I have one switcher I can't ID. It was one of my favorites. It is a Union Pacific, center cab with grey over yellow paint. It has the numbers 318-A on both sides. I have the original box with no markings on either tab. I even (as a kid) cut the box insert to accept the handrails that needed to be installed on the loco. I found a moderator here that uses the exact loco like mine as his pic. His name is "something" cat and I tried to contact him directly with about a paragraph of questions only to find when I hit "send" that I was unable to contact him directly because of my status. Wish I knew that before I wrote him a thirty minute novel. Who knew? Maybe someone can ID him for me. I have lost the handrails and supports but would very much like to replace them and get this unique unit on the track.


----------



## tjcruiser (Jan 10, 2010)

hauswulf said:


> I found a moderator here that uses the exact loco like mine as his pic. His name is "something" cat and I tried to contact him directly ... Maybe someone can ID him for me.


A Mod here on our forum (rather than the Tyco forum)? Ends with "cat" ???

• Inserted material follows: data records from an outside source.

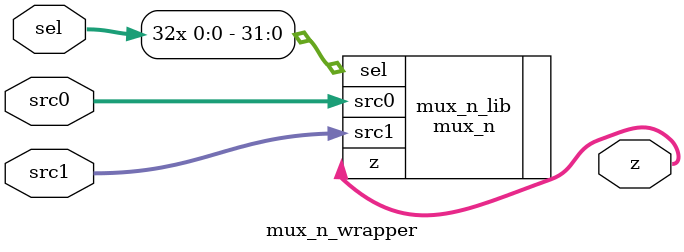
<source format=v>
module mux_n_wrapper #(parameter n = 32)
       (
           input sel,
           input [n-1:0] src0,
           input [n-1:0] src1,
           output [n-1:0] z
       );

mux_n #(.n(n)) mux_n_lib (
           .sel({n{sel}}),
           .src0(src0),
           .src1(src1),
           .z(z)
       );

endmodule

</source>
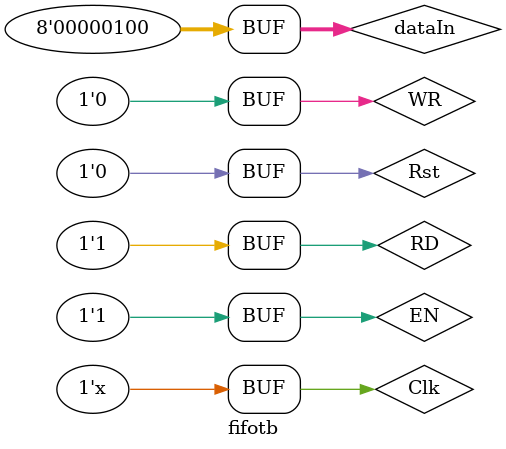
<source format=v>
module fifotb;

 // Inputs

 reg Clk;

 reg [7:0] dataIn;

 reg RD;

 reg WR;

 reg EN;

 reg Rst;

 // Outputs

 wire [7:0] dataOut;

 wire EMPTY;

 wire FULL;

 // Instantiate the Unit Under Test (UUT)

 fifo uut (

                  .Clk(Clk), 

                  .dataIn(dataIn), 

                  .RD(RD), 

                  .WR(WR), 

                  .EN(EN), 

                  .dataOut(dataOut), 

                  .Rst(Rst), 

                  .EMPTY(EMPTY), 

                  .FULL(FULL)

                  );

 initial begin

  // Initialize Inputs

  Clk  = 1'b0;

  dataIn  = 8'h0;

  RD  = 1'b0;

  WR  = 1'b0;

  EN  = 1'b0;

  Rst  = 1'b1;

  // Wait 100 ns for global reset to finish

  #100;        

  // Add stimulus here

  EN  = 1'b1;

  Rst  = 1'b1;

  #20;

  Rst  = 1'b0;

  WR  = 1'b1;

  dataIn  = 8'h0;

  #20;

  dataIn  = 8'h1;

  #20;

  dataIn  = 8'h2;

  #20;

  dataIn  = 8'h3;

  #20;

  dataIn  = 8'h4;

  #20;

  WR = 1'b0;

  RD = 1'b1;  

 end 

   always #10 Clk = ~Clk;    

endmodule

</source>
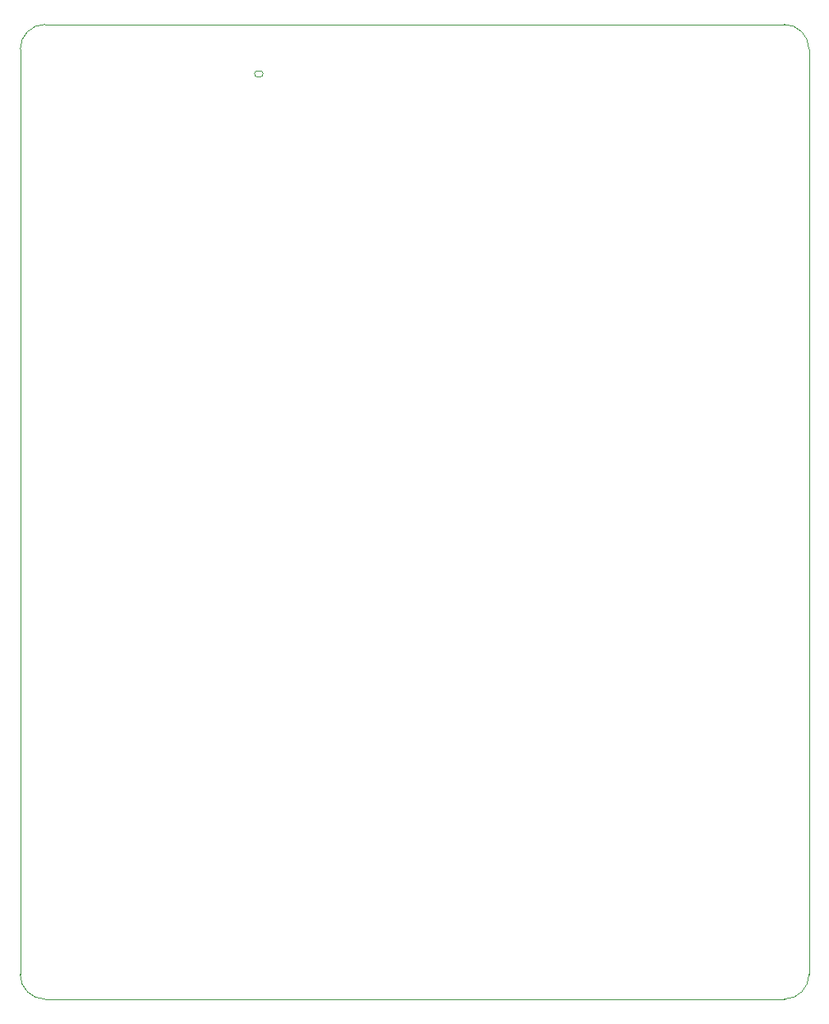
<source format=gm1>
G04 #@! TF.GenerationSoftware,KiCad,Pcbnew,(5.1.4-0-10_14)*
G04 #@! TF.CreationDate,2020-10-24T19:39:48+11:00*
G04 #@! TF.ProjectId,Numpad,4e756d70-6164-42e6-9b69-6361645f7063,rev?*
G04 #@! TF.SameCoordinates,Original*
G04 #@! TF.FileFunction,Profile,NP*
%FSLAX46Y46*%
G04 Gerber Fmt 4.6, Leading zero omitted, Abs format (unit mm)*
G04 Created by KiCad (PCBNEW (5.1.4-0-10_14)) date 2020-10-24 19:39:48*
%MOMM*%
%LPD*%
G04 APERTURE LIST*
%ADD10C,0.100000*%
G04 APERTURE END LIST*
D10*
X161290000Y-139700000D02*
G75*
G02X158750000Y-142240000I-2540000J0D01*
G01*
X82550000Y-142240000D02*
G75*
G02X80010000Y-139700000I0J2540000D01*
G01*
X158750000Y-41910000D02*
G75*
G02X161290000Y-44450000I0J-2540000D01*
G01*
X80010000Y-44450000D02*
G75*
G02X82550000Y-41910000I2540000J0D01*
G01*
X80010000Y-139700000D02*
X80010000Y-44450000D01*
X158750000Y-142240000D02*
X82550000Y-142240000D01*
X161290000Y-44450000D02*
X161290000Y-139700000D01*
X82550000Y-41910000D02*
X158750000Y-41910000D01*
X104160000Y-46990000D02*
G75*
G03X104475000Y-47305000I315000J0D01*
G01*
X104475000Y-46675000D02*
G75*
G03X104160000Y-46990000I0J-315000D01*
G01*
X104725000Y-46675000D02*
X104475000Y-46675000D01*
X105040000Y-46990000D02*
G75*
G03X104725000Y-46675000I-315000J0D01*
G01*
X104725000Y-47305000D02*
G75*
G03X105040000Y-46990000I0J315000D01*
G01*
X104475000Y-47305000D02*
X104725000Y-47305000D01*
M02*

</source>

Nobody like that exactly. Are you thinking of Shaygetz, maybe??? 

TJ


----------



## hauswulf (Oct 11, 2010)

TJ, You were correct. I must be losing it. I checked out the other forum and found him right away. RomCat Critter. Thanks again. Hauswulf


----------



## tjcruiser (Jan 10, 2010)

The grim reality is that we are ALL "losing it" ... slowly, but surely! (Some faster than others, though! )

Glad you found your man!

TJ


----------



## jbsmith966 (Jun 19, 2010)

imatt88 said:


> jb,
> 
> Have you gone to the Tyco forum yet? When you do, watch Brian's videos.
> 
> ...


I'm also a forum member over that forum,,I got real familiar with the Tyco forum when i came across an old Tyco loco and refered to the site quite a bit too get it running again, that old loco runs great! For an old Mantua/Tyco that is.


----------